Like the old addage, “Give a kid a fish or teach a kid to fish”, giving our kids the tools to deal with their own emotions is something that no one can ever take away from them.

-Domestic Anarchist

5 comments on “Farewell, Spring Break! OR, Helping Kids Build Emotional Tool Boxes

  1. Penny Wilson says:

    I have found that homeschoolers tend to be more social than other kids. The Others are concerned about being cool or fitting in. Whereas a homeschooler usually fits in within their family. I think that the others make kids feel insecure and worthless. Bel recently went on a trip with my sister and her cousin My 9 yr old niece was just concerned with being cool and Bel was concerned about what to play next. Kids need to play but the daycare generation doesn’t know how. They all have to be scheduled. I think kids need some structure by they also need to some freedom and homeschooling allows it. Dave was a skeptic at first and now there is no way he would put her in public school. Plus the available curriculum now is outstanding. Much better than at public school.

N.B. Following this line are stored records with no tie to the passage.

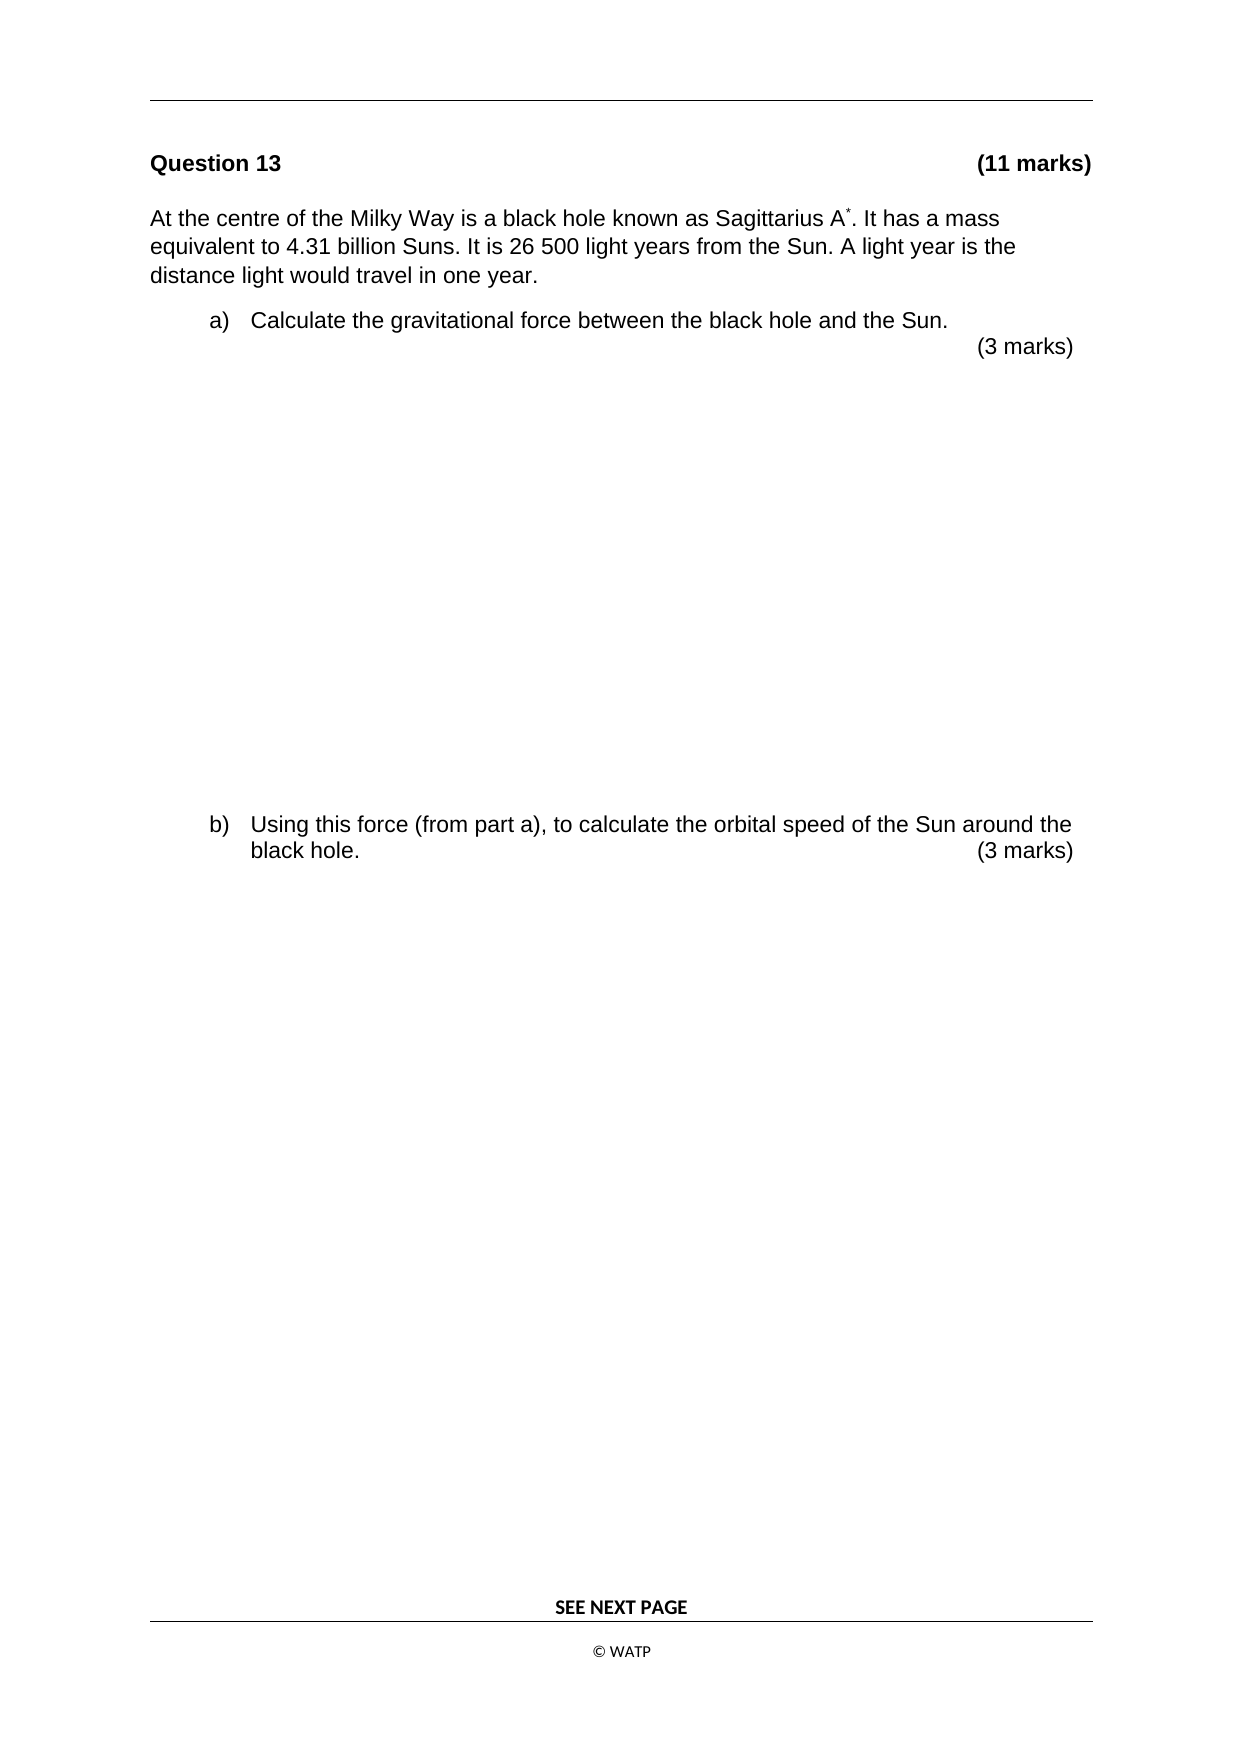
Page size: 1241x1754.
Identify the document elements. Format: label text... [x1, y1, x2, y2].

text (3 marks) [224, 333, 1093, 359]
text At the centre of the Milky Way is a black hole known as Sagittarius A*. It has a mass equivalent to 4.31 billion Suns. It is 26 500 light years from the Sun. A light year is the distance light would travel in one year. [150, 205, 1093, 288]
list Using this force (from part a), to calculate the orbital speed of the Sun around the black hole. (3 marks) [209, 811, 1093, 863]
list Calculate the gravitational force between the black hole and the Sun. [209, 307, 1093, 333]
list (11 marks) [150, 150, 1093, 176]
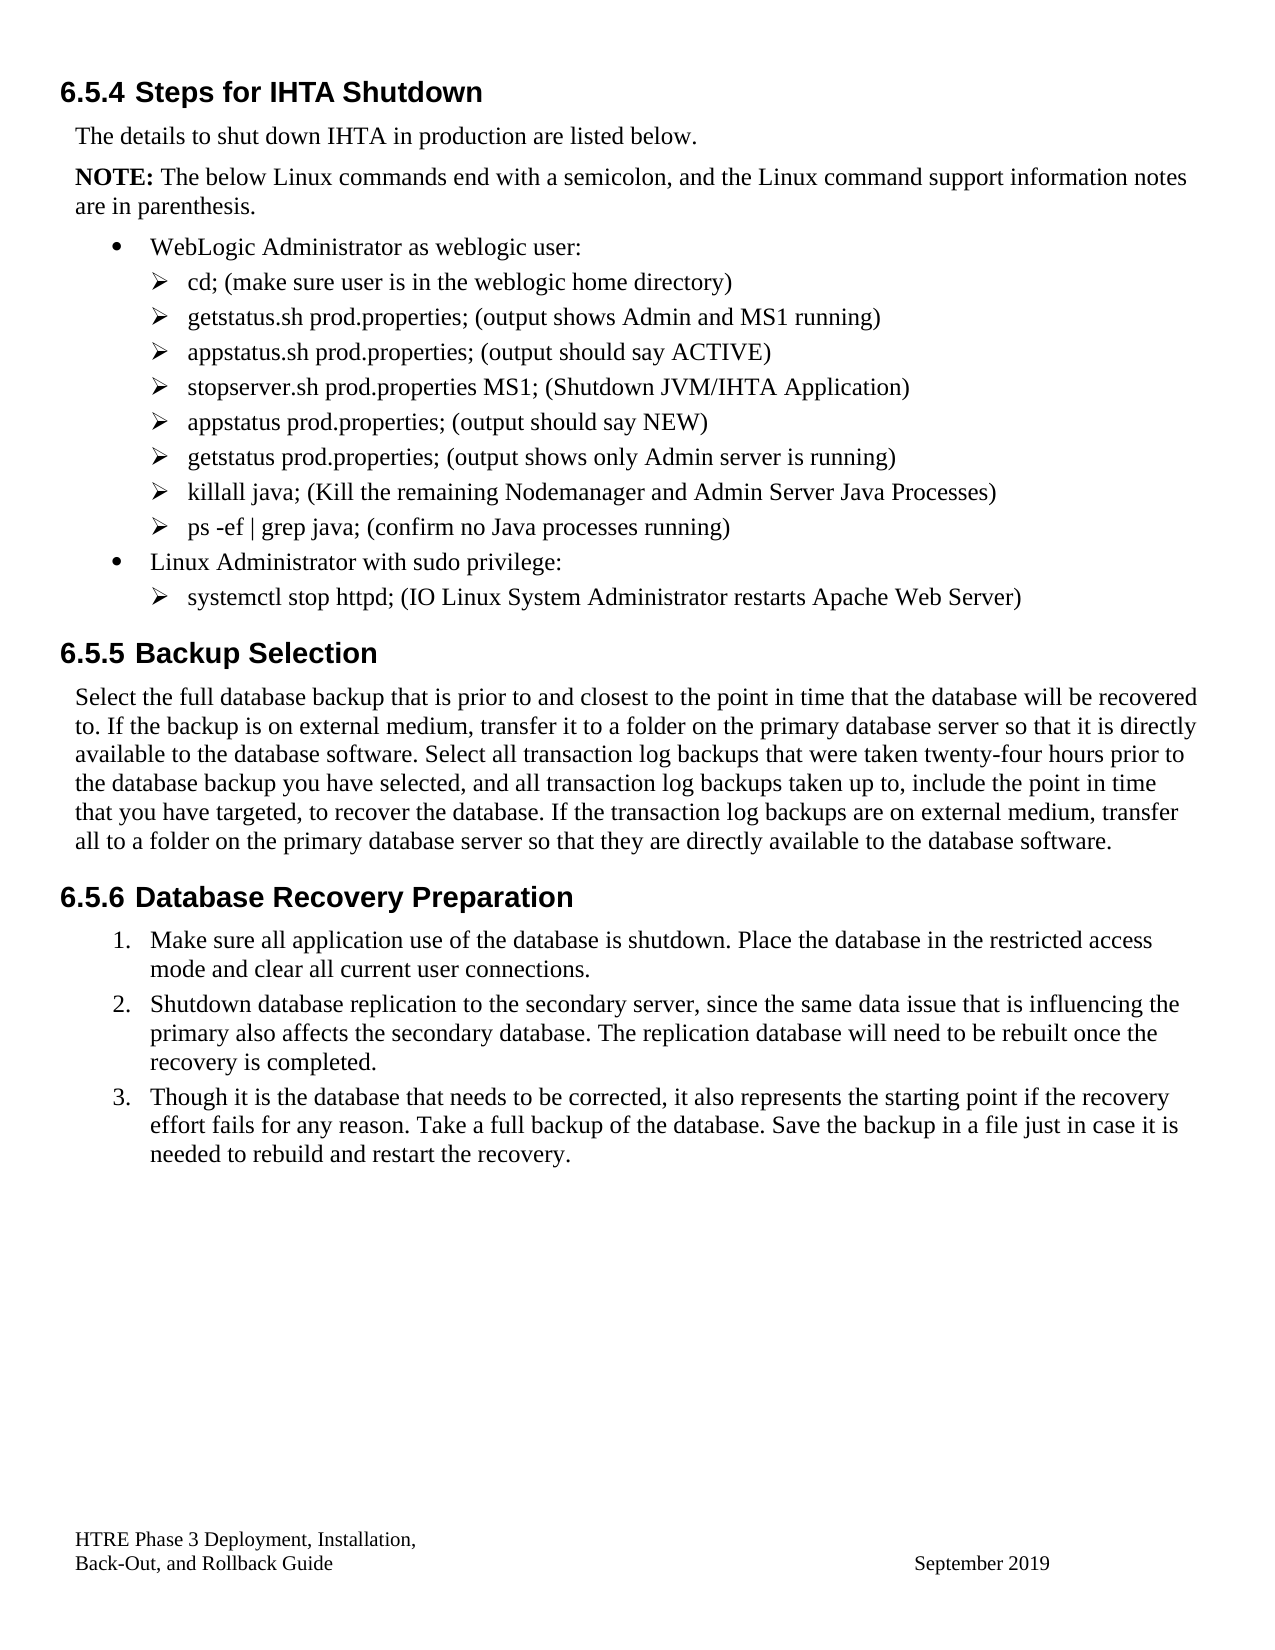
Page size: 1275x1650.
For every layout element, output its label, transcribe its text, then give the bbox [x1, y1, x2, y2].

text cd; (make sure user is in the weblogic home directory) [150, 267, 1200, 296]
text Though it is the database that needs to be corrected, it also represents the starting point if the recovery effort fails for any reason. Take a full backup of the database. Save the backup in a file just in case it is needed to rebuild and restart the recovery. [112, 1082, 1200, 1168]
text appstatus prod.properties; (output should say NEW) [150, 407, 1200, 436]
text ps -ef | grep java; (confirm no Java processes running) [150, 512, 1200, 541]
text appstatus.sh prod.properties; (output should say ACTIVE) [150, 337, 1200, 366]
text Shutdown database replication to the secondary server, since the same data issue that is influencing the primary also affects the secondary database. The replication database will need to be rebuilt once the recovery is completed. [112, 989, 1200, 1076]
subtitle Backup Selection [60, 636, 1200, 669]
text systemctl stop httpd; (IO Linux System Administrator restarts Apache Web Server) [150, 582, 1200, 611]
text WebLogic Administrator as weblogic user: [112, 232, 1200, 261]
text NOTE: The below Linux commands end with a semicolon, and the Linux command support information notes are in parenthesis. [75, 162, 1200, 220]
text getstatus prod.properties; (output shows only Admin server is running) [150, 442, 1200, 471]
text Linux Administrator with sudo privilege: [112, 547, 1200, 576]
list Make sure all application use of the database is shutdown. Place the database in the restricted access mode and clear all current user connections. [112, 926, 1200, 983]
subtitle Database Recovery Preparation [60, 879, 1200, 913]
text getstatus.sh prod.properties; (output shows Admin and MS1 running) [150, 302, 1200, 331]
text killall java; (Kill the remaining Nodemanager and Admin Server Java Processes) [150, 477, 1200, 506]
text stopserver.sh prod.properties MS1; (Shutdown JVM/IHTA Application) [150, 372, 1200, 401]
subtitle Steps for IHTA Shutdown [60, 75, 1200, 108]
text The details to shut down IHTA in production are listed below. [75, 121, 1200, 150]
text Select the full database backup that is prior to and closest to the point in time that the database will be recovered to. If the backup is on external medium, transfer it to a folder on the primary database server so that it is directly available to the database software. Select all transaction log backups that were taken twenty-four hours prior to the database backup you have selected, and all transaction log backups taken up to, include the point in time that you have targeted, to recover the database. If the transaction log backups are on external medium, transfer all to a folder on the primary database server so that they are directly available to the database software. [75, 682, 1200, 854]
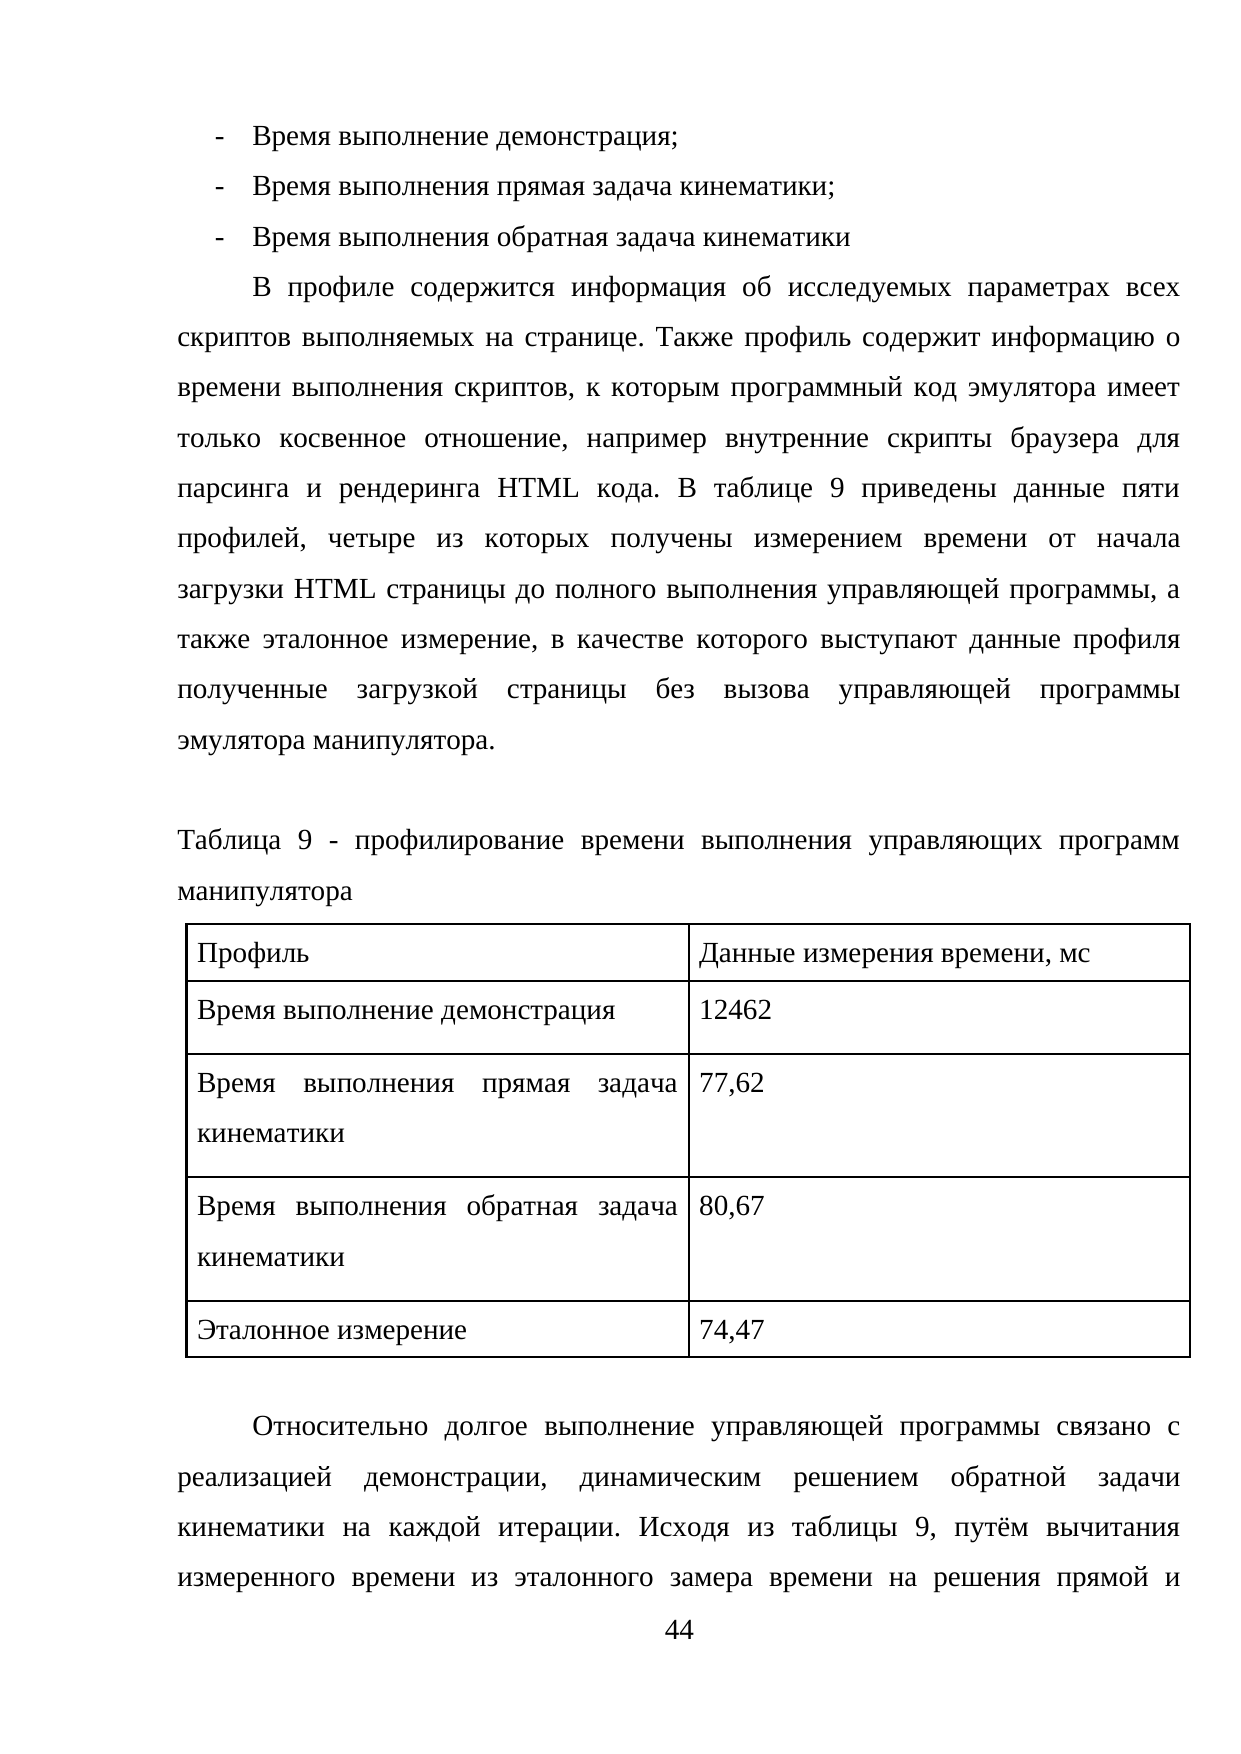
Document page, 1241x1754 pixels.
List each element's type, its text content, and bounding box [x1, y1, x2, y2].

list Время выполнения прямая задача кинематики; [214, 168, 1181, 202]
text В профиле содержится информация об исследуемых параметрах всех скриптов выполняемых на странице. Также профиль содержит информацию о времени выполнения скриптов, к которым программный код эмулятора имеет только косвенное отношение, например внутренние скрипты браузера для парсинга и рендеринга HTML кода. В таблице 9 приведены данные пяти профилей, четыре из которых получены измерением времени от начала загрузки HTML страницы до полного выполнения управляющей программы, а также эталонное измерение, в качестве которого выступают данные профиля полученные загрузкой страницы без вызова управляющей программы эмулятора манипулятора. [177, 269, 1181, 755]
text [177, 1408, 1181, 1593]
table_cell Время выполнение демонстрация [188, 982, 688, 1053]
table_cell Время выполнения прямая задача кинематики [188, 1055, 688, 1176]
table_header Профиль [188, 925, 688, 979]
list Время выполнения обратная задача кинематики [214, 219, 1181, 252]
list Время выполнение демонстрация; [214, 118, 1181, 152]
table_cell Эталонное измерение [188, 1302, 688, 1356]
table_header Данные измерения времени, мс [690, 925, 1189, 979]
table_cell Время выполнения обратная задача кинематики [188, 1178, 688, 1299]
text Таблица 9 - профилирование времени выполнения управляющих программ манипулятора [177, 822, 1181, 906]
table_cell 77,62 [690, 1055, 1189, 1176]
table_cell 74,47 [690, 1302, 1189, 1356]
table_cell 12462 [690, 982, 1189, 1053]
table_cell 80,67 [690, 1178, 1189, 1299]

    • domesticanarchist says:

      I agree whole-heartedly. I try to make sure The Wizard spends most of his time after he gets out of school in free play, and while he isn’t too worried right now about being cool or fitting in, I think that’s due to all of our support at home, telling him that he can think what he wants, like what he wants, and play what he wants, and games need to be collaborations, not ordered by the school hierarchy of “coolness”. I wish I could homeschool him, I think he’d do really well at it. it’s just not an option with his dad. I’ve got 6 years to work on convincing The Husband when it comes to our Squidliness though, and I’m going to at least insist on a trial period.

      • Penny Wilson says:

        We started Bella at 5. A year earlier than what would have boon her school age. I figured if I screwed up public school would fix her. Well now she is in 4th grade and only 8. She is a 1/4 way through 5th grade math.

      • domesticanarchist says:

        yeah, I love the idea of kids being able to learn at their own pace, take the time on the things they need to and blow through the things they’re kickin ass in. Israel is so bored doing school math. I’m glad Bella is thriving so well at homeschooling! what curriculum are you using?

      • Penny Wilson says:

        For math we use teaching textbooks and for the rest a lot of from the hip. I use a lot of Evan-Moor products and daily grams. Plus there is a lot of free stuff on the web. I am also making her read the classic…..Alice in Wonderland, Little Women etc. I will go through some of my old books and see if any could be usable for you.